Everyone has a shot at getting into construction 

Panella may come from a family tree of manual laborers, but he says even the most soft-handed office workers can break into trade work. In fact, tips and tricks on how to get into the career have become a popular inquiry from his audience, no matter their age or profession. 

“I get a lot of messages from people telling me that they took the path that they were told to take, and now they’re at a point in their life where—say, [in] their mid 30s—they want to get into something that they actually enjoy,” Panella explains. “If you just clock in, clock out, and don’t enjoy anything that you do, I feel like you’re doing it for the wrong reason.”

As some professionals grow disillusioned with their office jobs—in-person attendance mandates, weakening benefits, and rampant AI automation—more are funneling into hands-on gigs. In fact, 62% of white-collar workers said they’d swap their career for a trade if it meant more employment stability and better pay, according to a 2025 FlexJobs report. And young talent is leading the charge: There was a 23% surge in Gen Z studying construction trades from 2022 to 2023, and a 7% hike of participation in HVAC and vehicle-repair programs during the same period. 

Luckily even the most early-career and seasoned professionals all have a decent shot at breaking into the industry. No college degree is required, and any background experience will do—all jobs have some transferable skills. Plus, Panella says it doesn’t take long for construction workers to quickly see pay bumps, adding that lead carpenters can earn around $50 an hour in California (equating to about $104,000 annually). Average hourly earnings in the U.S. rests at $35.84 across all sectors, and in construction, the income rises to $40.52 per hour, according to a 2026 Indeed analysis

“Depending on the career path that you had prior, it could lead you into an amazing career in the trades because of your attention to detail or what you’ve done,” Panella says. “Everything translates.”

 “As a software engineer, you’re thorough. You make sure that things are done from start to finish—and that’s the same thing you need with construction,” he adds.

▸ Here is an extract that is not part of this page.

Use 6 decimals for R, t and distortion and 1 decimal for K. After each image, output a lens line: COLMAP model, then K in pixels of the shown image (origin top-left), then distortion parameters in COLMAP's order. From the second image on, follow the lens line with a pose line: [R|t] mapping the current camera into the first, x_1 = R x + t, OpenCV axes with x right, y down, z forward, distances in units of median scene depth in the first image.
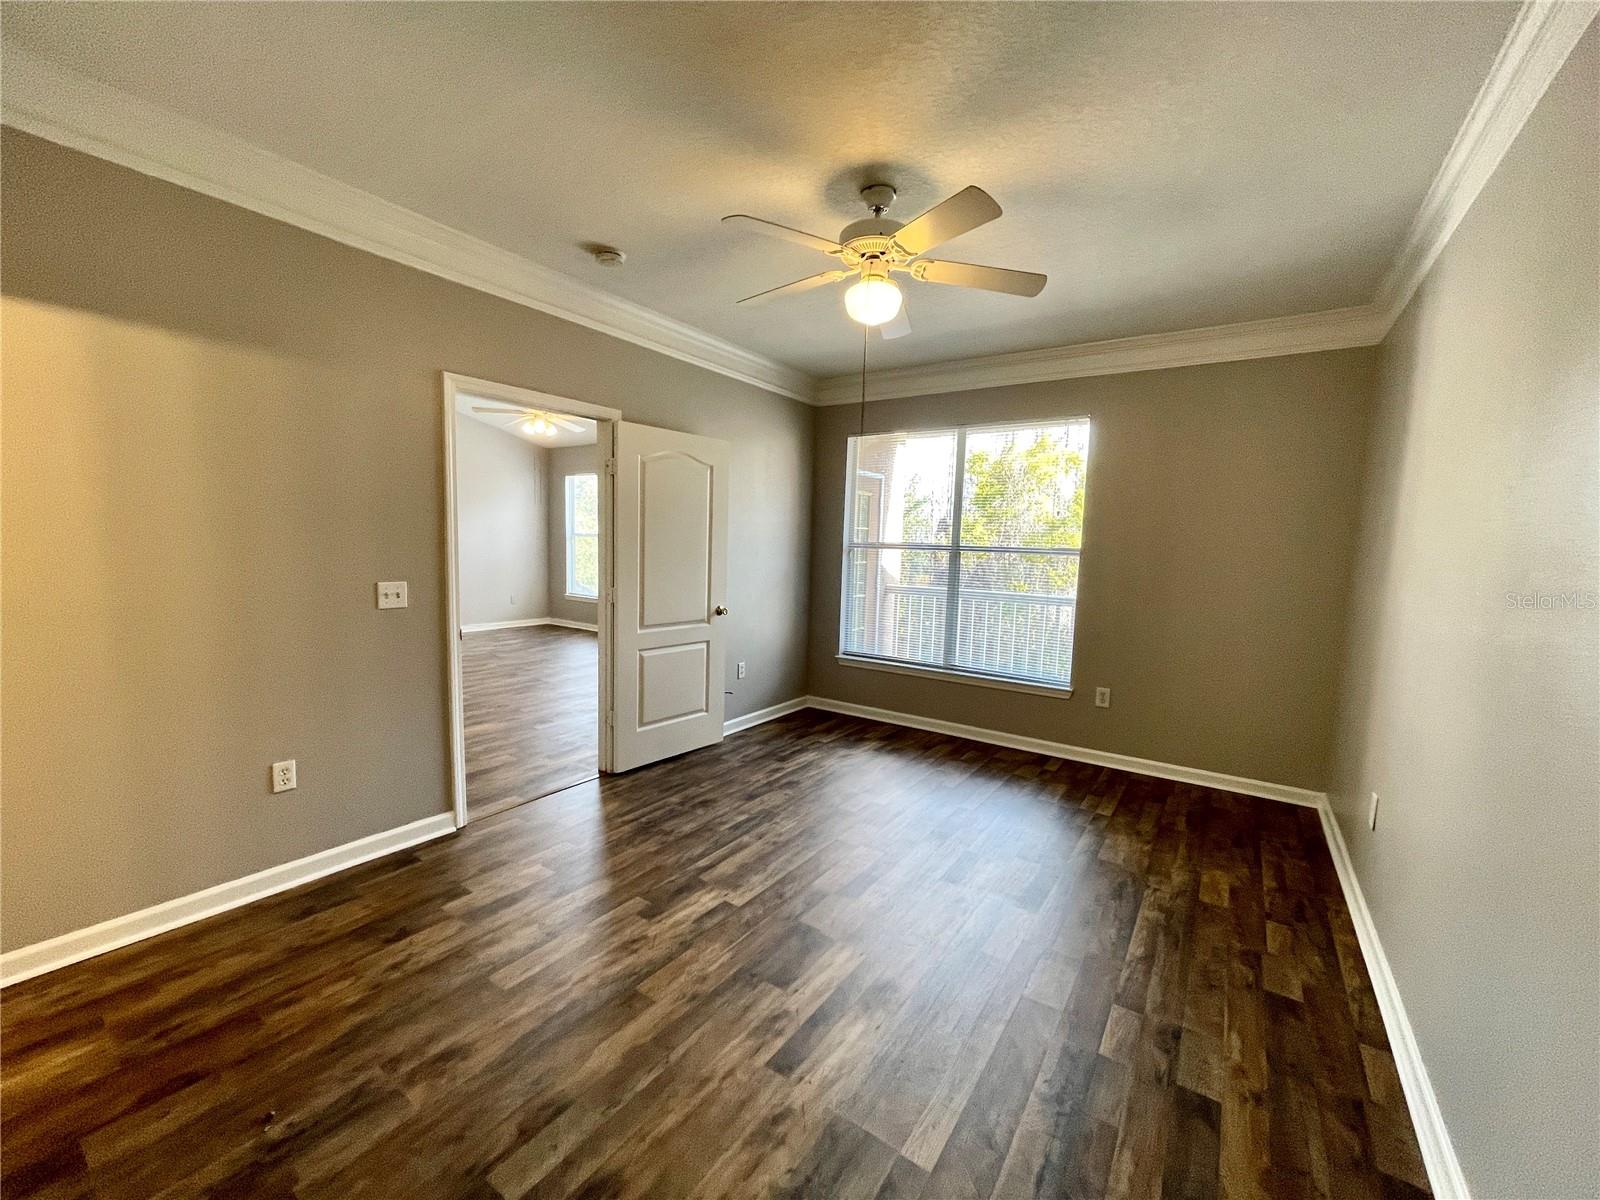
lens RADIAL K [[645.3, 0, 804.6], [0, 645.3, 600.5], [0, 0, 1]] dist [0.000350, 0.000001]
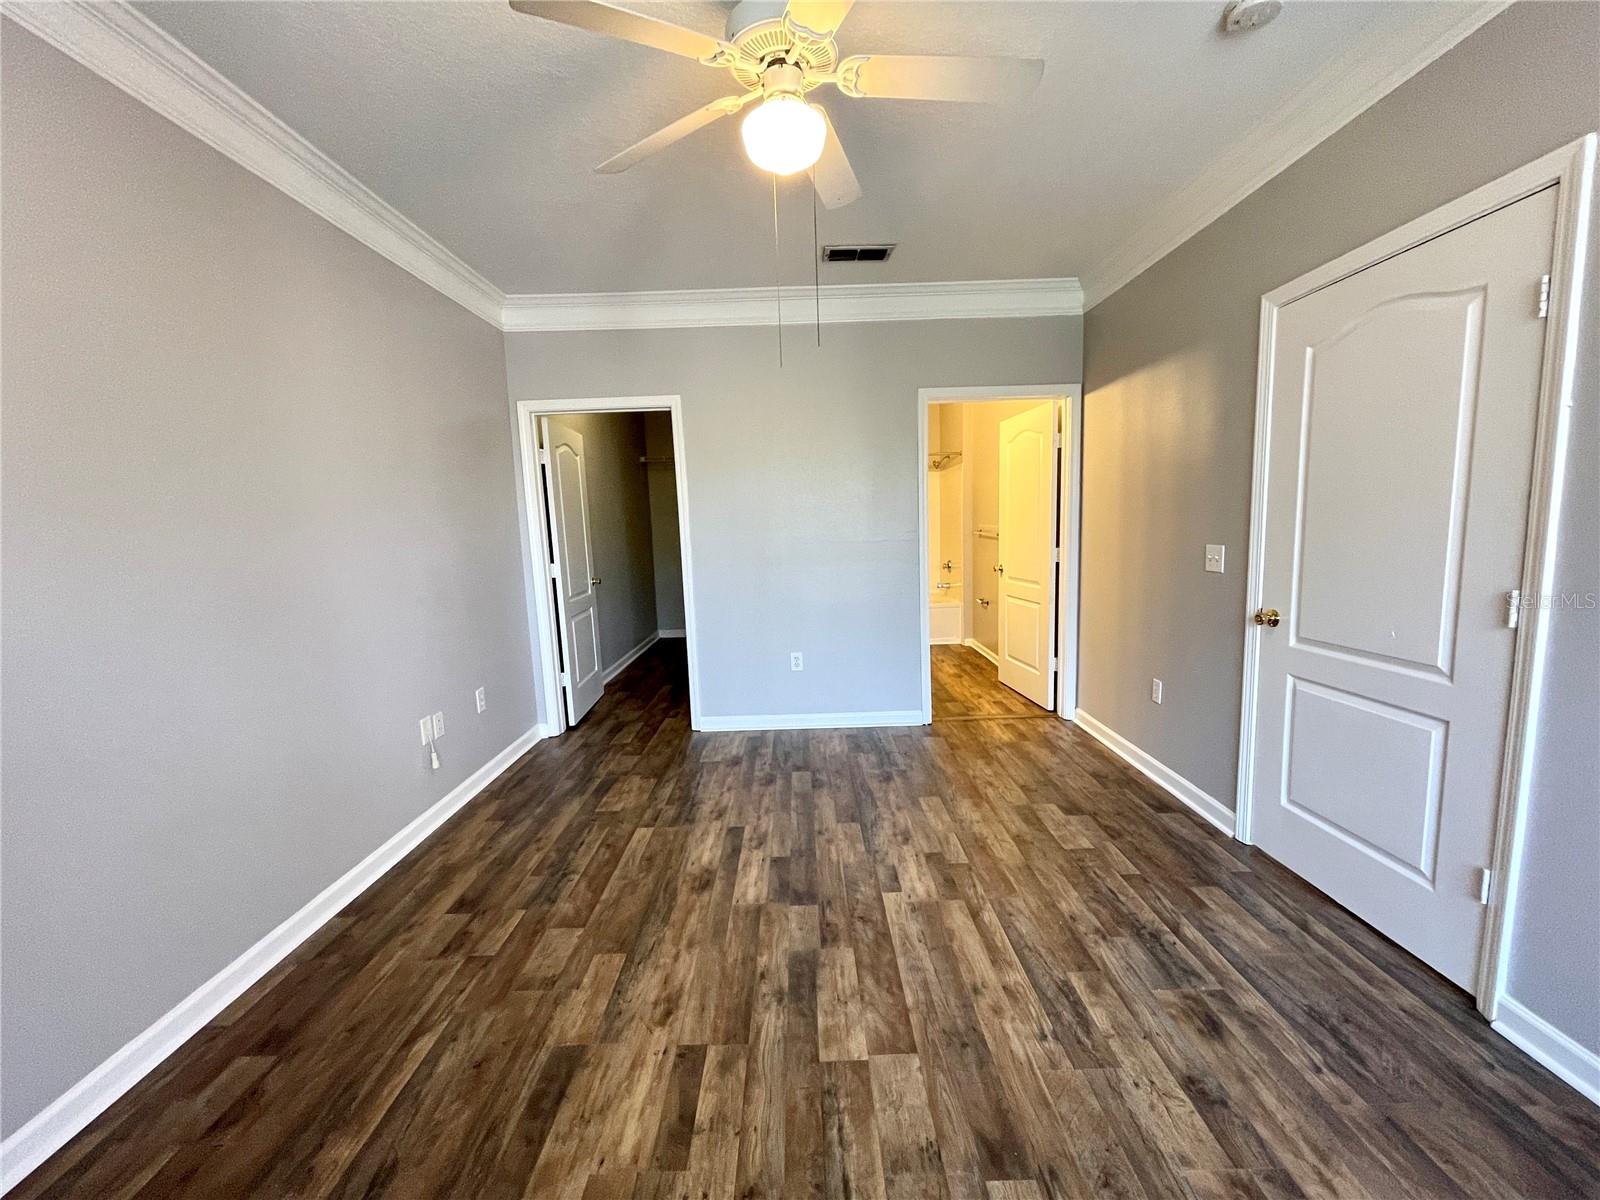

He’s also taking his expertise to the streets as a partner with U.S. power tool giant Dewalt, while working with community colleges to help entice more people to join the industry. And interest in blue-collar work couldn’t come at a better time. As of July 2025, there were 306,000 open construction sector jobs that needed to be filled, according to the Bureau of Labor Statistics. And thanks to the AI infrastructure boom, demand for the talent will only continue to skyrocket as the industry will need 456,000 new workers in 2027, according to the Associated Builders and Contractors.

“The industry is booming. We’ve grown a trillion dollars annually. We’re one of the top five industries. There’s money flowing everywhere,” Panella said. “The biggest thing is just finding something you enjoy doing.”